Opec to contribute two-thirds of total production cut, with other key producers weighing in

A cut of 1.2 million barrels per day in oil production has been agreed between Opec and key non-Opec producing countries.

The majority of the cut - 800,000 bpd - is to come from Opec, with other producers to curb output by a cumulative 400,000 bpd.

No timeline has been put on the duration of the cut, with Opec also failing to disclose a breakdown of how much each of its members will curtail their output.

However, the deal will be reviewed in April.

Iran and Libya have been exempted from Opec's cuts, while it is also thought Venezuela has been exempted.

It is thought that Opec kingpin Saudi Arabia will bear the largest burden of cuts in the cartel, with key allies United Arab Emirates and Kuwait also likely to be picking up a relatively large portion of the total.

Non-Opec producers are meeting in Vienna on Friday afternoon, after which it is expected more details will be given.

Russia is expected to be the largest contributor to the 400,000 bpd cut among key non-Opec producers, with indications that it will contribute 200,000 bpd to the total.

The non-Opec producers were earlier on Friday at an impasse as regards cuts, before Russia stepped in and a deal on a cut was agreed.

All of the cuts are from the October baseline.

News of the cuts has buoyed oil prices on Friday afternoon, with Brent crude up almost 5% on the day at $63.15 per barrel at around 2:45pm GMT, with WTI at $53.92

With Opec failing on Thursday to agree details on a cut in production, although coming to a tentative agreement that there will be curbs on output, the group met again in the Austrian capital on Friday morning ahead of a meeting with select non-Opec producers, primarily Russia.

Investec's head of commodities Callum MacPherson said in a market note after the decision to cut 1.2 million bpd: "With the attention increasingly focused on the Saudi conundrum, the market (which has reacted positively so far) seems to have forgotten Iran, where the fall in oil exports accelerated last month.
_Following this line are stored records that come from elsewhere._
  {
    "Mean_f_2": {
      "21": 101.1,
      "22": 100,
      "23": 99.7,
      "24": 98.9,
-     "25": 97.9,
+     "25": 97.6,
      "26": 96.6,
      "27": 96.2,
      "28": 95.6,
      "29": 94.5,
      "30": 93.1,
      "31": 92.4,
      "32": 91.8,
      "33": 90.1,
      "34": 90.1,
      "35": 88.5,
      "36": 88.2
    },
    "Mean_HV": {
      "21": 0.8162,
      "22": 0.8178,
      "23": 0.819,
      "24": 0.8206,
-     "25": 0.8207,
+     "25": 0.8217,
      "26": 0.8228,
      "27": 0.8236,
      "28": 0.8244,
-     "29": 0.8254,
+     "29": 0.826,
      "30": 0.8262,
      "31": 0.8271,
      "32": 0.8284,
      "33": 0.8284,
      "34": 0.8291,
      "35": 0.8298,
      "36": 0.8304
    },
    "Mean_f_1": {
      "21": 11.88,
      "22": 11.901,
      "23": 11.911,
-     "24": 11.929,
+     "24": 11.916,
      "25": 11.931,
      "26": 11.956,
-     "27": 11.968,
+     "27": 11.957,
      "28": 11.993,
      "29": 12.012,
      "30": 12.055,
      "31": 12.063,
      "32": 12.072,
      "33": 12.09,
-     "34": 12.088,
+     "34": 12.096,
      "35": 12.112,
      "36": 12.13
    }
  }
"Today’s Opec+ cut, reported to be 1.2 million bpd – which is still subject to ratification in the closed session currently under way – could put the market into a moderate deficit in 2019 when the continued fall in Iranian exports, and recent cuts announced by Canada, are taken into account.
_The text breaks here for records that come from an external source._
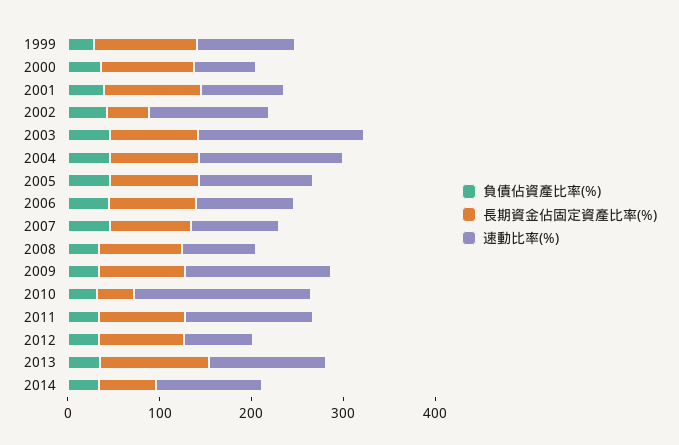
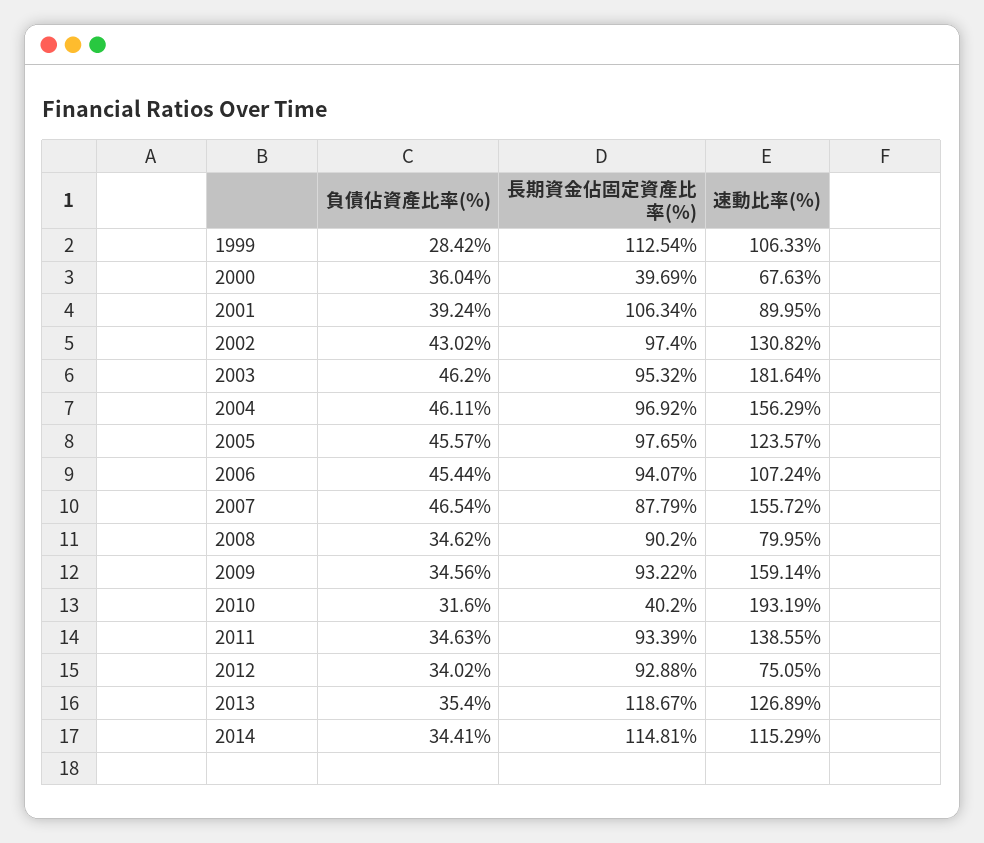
  {
    "負債佔資產比率(%)": {
      "1999": 28.42,
      "2000": 36.04,
      "2001": 39.24,
      "2002": 43.02,
      "2003": 46.2,
      "2004": 46.11,
      "2005": 45.57,
      "2006": 45.44,
      "2007": 46.54,
      "2008": 34.62,
      "2009": 34.56,
      "2010": 31.6,
      "2011": 34.63,
      "2012": 34.02,
      "2013": 35.4,
      "2014": 34.41
    },
    "長期資金佔固定資產比率(%)": {
      "1999": 112.54,
-     "2000": 100,
+     "2000": 39.69,
      "2001": 106.34,
-     "2002": 40,
+     "2002": 97.4,
      "2003": 95.32,
      "2004": 96.92,
      "2005": 97.65,
      "2006": 94.07,
      "2007": 87.79,
      "2008": 90.2,
      "2009": 93.22,
      "2010": 40.2,
      "2011": 93.39,
      "2012": 92.88,
      "2013": 118.67,
-     "2014": 60
+     "2014": 114.81
    },
    "速動比率(%)": {
      "1999": 106.33,
      "2000": 67.63,
      "2001": 89.95,
      "2002": 130.82,
      "2003": 181.64,
      "2004": 156.29,
      "2005": 123.57,
      "2006": 107.24,
-     "2007": 100,
+     "2007": 155.72,
      "2008": 79.95,
      "2009": 159.14,
      "2010": 193.19,
      "2011": 138.55,
      "2012": 75.05,
      "2013": 126.89,
      "2014": 115.29
    }
  }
"While it might take the market some time to digest this development, there is scope for an unwinding of the sell-off we have seen in recent weeks, which might see Brent returning to a $70 per barrel-plus level."

UK-based energy consultancy Wood Mackenzie said the fact a deal has been agreed is no surprise.

Vice president of macro oil Ann-Louise Hittle said: "The decision is likely to be met with support from some US producers who were concerned that without a deal, WTI prices would fall further, possibly curtailing 2019 drilling activity.

“A production cut of 1.2 million bpd would tighten the oil market by the third quarter of 2019 and cause prices to rise back above $70 per barrel for Brent.

“It would help producers contend with the strength of US supply growth in 2019 when we expect a year-on-year increase of 2.4 million b/d in non-Opec production as US supply continues to gain sharply.

“That compares to our forecast for oil demand to increase by just 1.1 million bpd in 2019, leaving little room for a significant increase in Opec production next year and making a production cut necessary to stabilise prices.

"For most nations, self-interest ultimately prevails.

“Saudi Arabia has a long-term goal of managing the oil market to avoid the sharp falls and spikes which hurt demand and the ability of the industry to develop supply. On top of this, Saudi Arabia also needs higher oil revenues to fund domestic Saudi spending.

“For the US, oil prices already oil prices have fallen from $85 to $60 a barrel for Brent easing pressure on consumers.”